Diversity, Equity, and Inclusion (DEI) refers to a wide range of principles and practices aimed at enriching a space by making sure all groups of people are represented (diversity), provided with measures to ensure equality by repairing past harms (equity), and given the support they need to thrive alongside their peers (inclusion). DEI reminds employers and employees alike that workplaces of the past often lacked equal rights for all or excluded talented individuals due to factors such as sexism, racism, religious hate, casteism, ableism (discrimination against people with disabilities), queerphobia, or other forms of bigotry.
In the U.S., the 2020 murder of George Floyd by a white police officer triggered nationwide outrage and a need to reflect on the inequality affecting Black people across all levels of society. However, some tech companies championed global diversity efforts long before 2020.

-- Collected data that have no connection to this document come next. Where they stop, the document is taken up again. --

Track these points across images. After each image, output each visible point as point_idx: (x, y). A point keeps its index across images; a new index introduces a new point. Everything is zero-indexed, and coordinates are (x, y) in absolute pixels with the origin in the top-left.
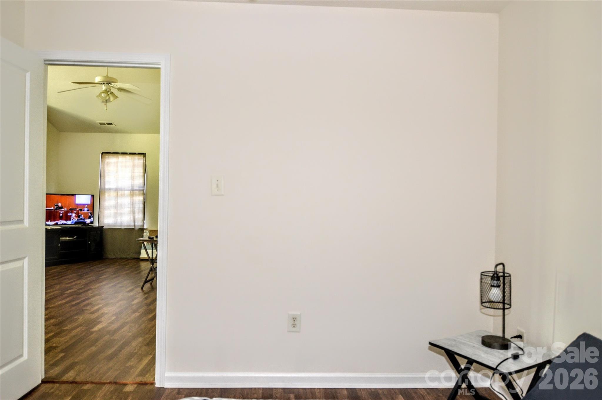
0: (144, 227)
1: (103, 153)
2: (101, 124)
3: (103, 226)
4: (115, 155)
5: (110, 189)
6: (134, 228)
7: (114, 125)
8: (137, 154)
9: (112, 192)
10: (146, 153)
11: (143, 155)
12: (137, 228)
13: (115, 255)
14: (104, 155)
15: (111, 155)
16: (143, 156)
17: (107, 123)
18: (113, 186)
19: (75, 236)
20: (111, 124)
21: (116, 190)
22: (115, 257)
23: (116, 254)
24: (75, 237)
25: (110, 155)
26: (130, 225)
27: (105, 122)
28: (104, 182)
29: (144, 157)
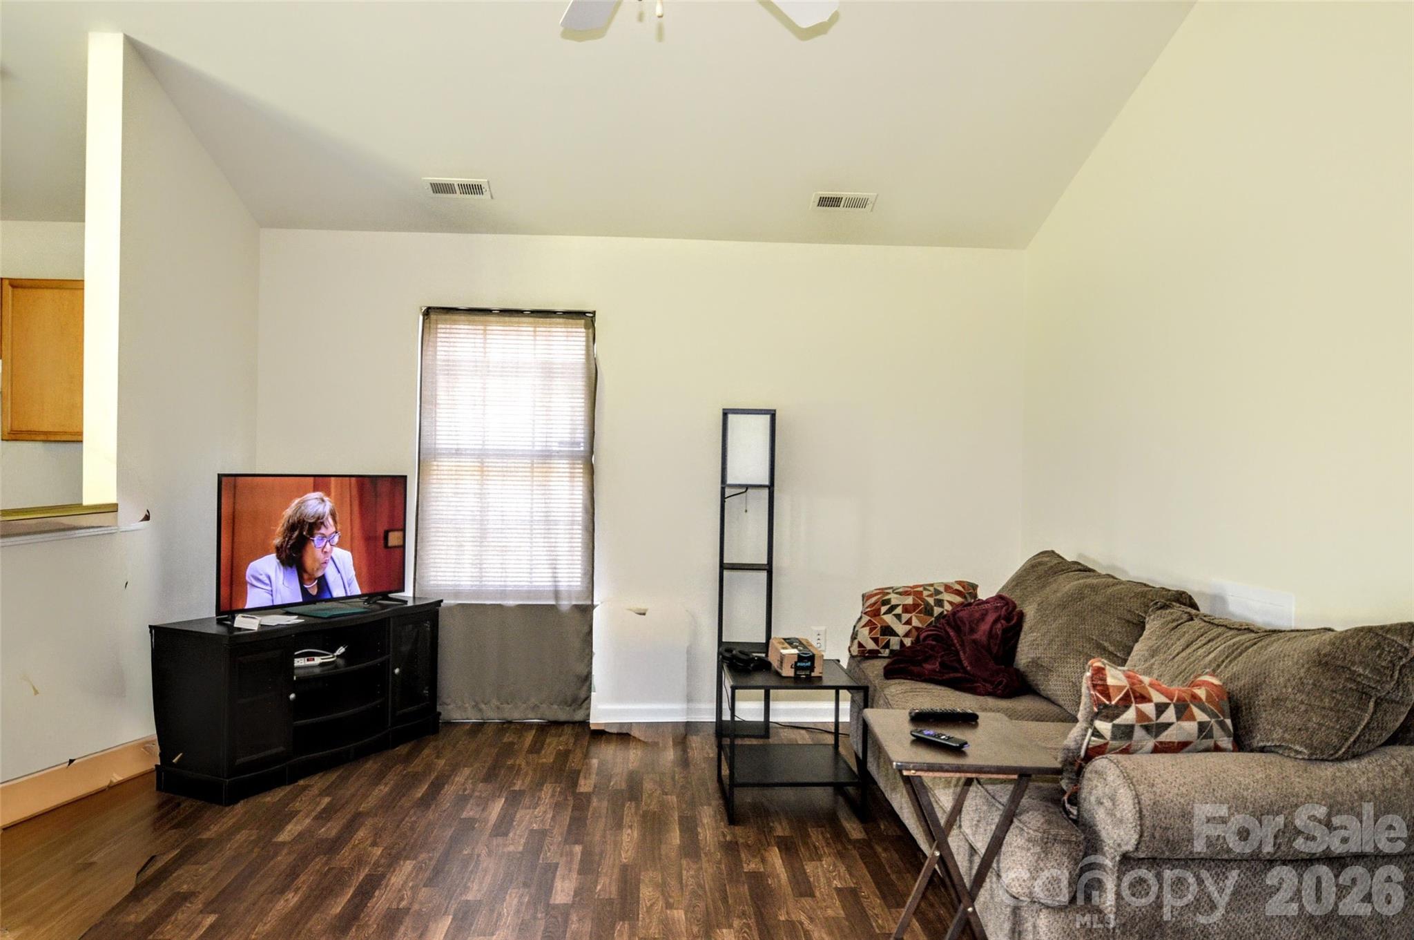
0: (593, 601)
1: (428, 312)
2: (439, 188)
3: (442, 601)
4: (477, 318)
5: (458, 453)
6: (553, 603)
7: (486, 196)
8: (559, 317)
9: (468, 463)
10: (594, 313)
11: (584, 317)
12: (565, 604)
13: (480, 710)
14: (433, 317)
15: (463, 317)
16: (583, 321)
17: (462, 186)
18: (468, 441)
19: (339, 647)
20: (475, 189)
21: (481, 456)
22: (478, 717)
23: (483, 706)
24: (341, 650)
25: (456, 317)
26: (537, 593)
27: (455, 180)
28: (434, 422)
29: (586, 327)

DEI schemes such as hiring diverse individuals, funding their training, or reserving specific opportunities for them are meant to improve the representation of different communities in the workplace, so that a company’s products and services can better reflect their general buyers or users.
Critics of DEI initiatives come from a range of political backgrounds. While some believe that corporate DEI measures are band-aids on a bullet wound that fail to address systemic injustice, others are convinced that DEI hiring processes unfairly reject talented individuals from majority groups.
Mr. Musk, for example, is a vocal critic of DEI. He has frequently used the phrase as a slur as he claims that DEI kills art, promotes racism across industries, and even puts unqualified people in critical/life-saving positions. “DEI means people DIE,” he has posted on X in January, despite recently expressing his strong support for the H1B visa category.